----- Extrait de page

B
onne presse ou mauvaise presse, ce qui compte pour un éditeur c'est que l'on parle de son produit.
SCi, la compagnie qui pouponne Eidos, saura apprécier cet adage puisqu'en dépit de tests tièdes et du scandale lié à l'éviction d'un journaliste de Gamespot à sa demande, Kane & Lynch : Dead Men vient de franchir le million d'exemplaires, comme nous l'apprend
Game Daily.
Il n'en fallait pas plus pour que les pontes de la boîte gonflent leurs pectoraux et tordent une barre en fer en décrivant leur produit comme une nouvelle franchise clé qui a su convaincre les joueurs en quête d'une expérience mature.
J'aurais bien remplacé joueurs par crédules et mature par moisie, mais bon, qui sait ce qui pourrait m'arriver ensuite.
Tout est une histoire de karma de toute façon, un tel coup de pot ne pouvait rester impuni. C'est sûrement en prévision de ce bras d'honneur aux critiques, que depuis quelque temps, SCi dégage des effluves de sapin et de marbre.

----------
----- Informations extraites

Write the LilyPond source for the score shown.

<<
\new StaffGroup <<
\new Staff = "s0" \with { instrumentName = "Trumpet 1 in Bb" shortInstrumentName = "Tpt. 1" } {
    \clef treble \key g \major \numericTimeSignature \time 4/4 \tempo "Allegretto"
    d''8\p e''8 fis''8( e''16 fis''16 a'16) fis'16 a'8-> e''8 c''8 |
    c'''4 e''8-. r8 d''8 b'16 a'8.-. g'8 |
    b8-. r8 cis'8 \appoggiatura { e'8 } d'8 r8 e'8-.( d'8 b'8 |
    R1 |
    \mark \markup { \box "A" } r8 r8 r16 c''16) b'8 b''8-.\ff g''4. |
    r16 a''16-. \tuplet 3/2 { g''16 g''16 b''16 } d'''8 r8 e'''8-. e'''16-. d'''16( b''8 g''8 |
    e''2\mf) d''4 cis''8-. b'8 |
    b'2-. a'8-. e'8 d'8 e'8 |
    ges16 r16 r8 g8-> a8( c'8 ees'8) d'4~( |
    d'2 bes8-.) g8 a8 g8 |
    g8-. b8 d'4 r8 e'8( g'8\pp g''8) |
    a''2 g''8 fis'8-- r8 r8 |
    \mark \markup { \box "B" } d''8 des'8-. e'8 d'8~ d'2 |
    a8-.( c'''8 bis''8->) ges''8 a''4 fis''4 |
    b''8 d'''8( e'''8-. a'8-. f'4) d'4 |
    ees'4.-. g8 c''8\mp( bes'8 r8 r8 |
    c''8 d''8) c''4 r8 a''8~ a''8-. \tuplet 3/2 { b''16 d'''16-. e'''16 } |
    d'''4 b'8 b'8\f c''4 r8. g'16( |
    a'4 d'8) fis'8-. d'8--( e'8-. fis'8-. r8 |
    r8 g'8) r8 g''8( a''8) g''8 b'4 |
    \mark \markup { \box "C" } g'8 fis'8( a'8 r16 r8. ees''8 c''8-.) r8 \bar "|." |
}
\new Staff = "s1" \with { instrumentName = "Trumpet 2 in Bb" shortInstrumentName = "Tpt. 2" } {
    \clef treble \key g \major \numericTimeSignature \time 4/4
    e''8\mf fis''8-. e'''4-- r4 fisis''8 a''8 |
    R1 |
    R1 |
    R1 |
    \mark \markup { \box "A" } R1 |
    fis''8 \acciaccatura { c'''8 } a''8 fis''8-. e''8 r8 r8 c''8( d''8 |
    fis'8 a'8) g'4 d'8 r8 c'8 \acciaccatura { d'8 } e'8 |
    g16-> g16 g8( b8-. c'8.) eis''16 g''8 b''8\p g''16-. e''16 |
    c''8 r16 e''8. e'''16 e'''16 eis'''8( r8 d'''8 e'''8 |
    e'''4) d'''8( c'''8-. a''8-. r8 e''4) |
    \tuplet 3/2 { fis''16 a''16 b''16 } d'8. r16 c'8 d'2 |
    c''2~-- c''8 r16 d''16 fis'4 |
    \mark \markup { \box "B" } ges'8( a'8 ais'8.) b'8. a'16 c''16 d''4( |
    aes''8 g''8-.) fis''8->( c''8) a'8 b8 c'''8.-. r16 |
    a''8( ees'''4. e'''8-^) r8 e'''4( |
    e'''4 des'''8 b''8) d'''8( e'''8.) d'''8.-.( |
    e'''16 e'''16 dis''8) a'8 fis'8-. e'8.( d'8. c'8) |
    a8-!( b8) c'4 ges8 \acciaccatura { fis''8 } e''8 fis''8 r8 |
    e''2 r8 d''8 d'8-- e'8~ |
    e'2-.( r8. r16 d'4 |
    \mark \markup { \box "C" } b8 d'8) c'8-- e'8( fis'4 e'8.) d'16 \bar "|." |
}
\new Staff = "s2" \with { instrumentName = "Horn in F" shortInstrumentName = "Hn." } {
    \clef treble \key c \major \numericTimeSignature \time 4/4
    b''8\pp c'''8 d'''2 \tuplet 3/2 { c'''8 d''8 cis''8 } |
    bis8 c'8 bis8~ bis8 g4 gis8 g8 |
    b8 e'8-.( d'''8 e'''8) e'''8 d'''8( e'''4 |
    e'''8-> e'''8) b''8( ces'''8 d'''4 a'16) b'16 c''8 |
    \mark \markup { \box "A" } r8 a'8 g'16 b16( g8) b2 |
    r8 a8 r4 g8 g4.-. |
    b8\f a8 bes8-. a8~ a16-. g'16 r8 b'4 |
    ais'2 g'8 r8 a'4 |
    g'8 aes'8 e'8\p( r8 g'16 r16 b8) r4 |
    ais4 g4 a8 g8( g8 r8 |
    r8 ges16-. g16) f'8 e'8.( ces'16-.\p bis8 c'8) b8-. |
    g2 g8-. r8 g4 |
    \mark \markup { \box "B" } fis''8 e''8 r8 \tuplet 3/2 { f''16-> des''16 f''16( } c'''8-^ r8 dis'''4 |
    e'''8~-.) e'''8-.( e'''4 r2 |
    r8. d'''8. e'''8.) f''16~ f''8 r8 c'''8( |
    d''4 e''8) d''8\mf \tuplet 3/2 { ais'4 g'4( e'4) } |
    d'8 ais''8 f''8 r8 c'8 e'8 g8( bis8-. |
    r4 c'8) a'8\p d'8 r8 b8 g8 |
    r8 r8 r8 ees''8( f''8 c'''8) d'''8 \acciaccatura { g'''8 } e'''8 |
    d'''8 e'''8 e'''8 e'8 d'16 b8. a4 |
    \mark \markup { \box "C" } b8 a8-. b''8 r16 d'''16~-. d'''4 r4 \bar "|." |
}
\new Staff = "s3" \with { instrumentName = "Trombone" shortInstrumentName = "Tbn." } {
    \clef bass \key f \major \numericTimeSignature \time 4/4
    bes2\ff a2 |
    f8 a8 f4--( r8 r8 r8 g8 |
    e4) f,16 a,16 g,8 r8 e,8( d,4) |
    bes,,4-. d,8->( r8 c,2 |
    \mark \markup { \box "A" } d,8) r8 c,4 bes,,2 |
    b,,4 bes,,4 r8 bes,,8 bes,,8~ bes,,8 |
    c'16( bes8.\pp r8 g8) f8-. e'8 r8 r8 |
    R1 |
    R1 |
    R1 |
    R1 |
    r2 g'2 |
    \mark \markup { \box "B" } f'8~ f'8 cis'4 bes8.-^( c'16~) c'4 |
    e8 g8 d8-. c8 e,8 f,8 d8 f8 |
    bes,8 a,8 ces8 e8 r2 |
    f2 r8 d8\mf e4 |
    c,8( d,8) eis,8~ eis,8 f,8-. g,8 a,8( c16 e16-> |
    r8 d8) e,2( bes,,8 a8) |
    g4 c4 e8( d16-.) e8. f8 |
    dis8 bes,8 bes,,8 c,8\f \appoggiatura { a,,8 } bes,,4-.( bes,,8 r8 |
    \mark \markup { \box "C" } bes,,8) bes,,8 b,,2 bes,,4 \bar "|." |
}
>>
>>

----------

• Explorer le matériel
- 1) Recopiez le passage de l'article sur Kane & Lynch compris entre "SCi, la compagnie" et "pourrait m'arriver ensuite.", ces deux bornes incluses.
- 2) Prolongez l'article sur Kane & Lynch en reprenant après sa dernière phrase.

• Réponses par tâche
- 1)
SCi, la compagnie qui pouponne Eidos, saura apprécier cet adage puisqu'en dépit de tests tièdes et du scandale lié à l'éviction d'un journaliste de Gamespot à sa demande, Kane & Lynch : Dead Men vient de franchir le million d'exemplaires, comme nous l'apprend
Game Daily.
Il n'en fallait pas plus pour que les pontes de la boîte gonflent leurs pectoraux et tordent une barre en fer en décrivant leur produit comme une nouvelle franchise clé qui a su convaincre les joueurs en quête d'une expérience mature.
J'aurais bien remplacé joueurs par crédules et mature par moisie, mais bon, qui sait ce qui pourrait m'arriver ensuite.

- 2)
En quête d'un rachat (on parlait d'une fusion avec Midway), SCi a d'ailleurs lâché l'affaire faute de propositions valables, repoussant au passage quatre jeux dont Tomb Raider: Underworld à la fin de l'année.
La compagnie souhaite sans doute que cette force de frappe lui permette de sortir la tête de l'eau, même s'il lui faudra sûrement une aide extérieure pour mener à bien le développement de ces jeux. Une tête qui a d'ailleurs touché le fond, selon
Bloomberg. Le karma je vous dis.
Mais quand je pense que la pulpeuse Lara Croft est en détresse et que personne ne montre une véritable envie de la sauver, pas même
David Hasselhoff... Vraiment, l'égoïsme est la gangrène de notre époque.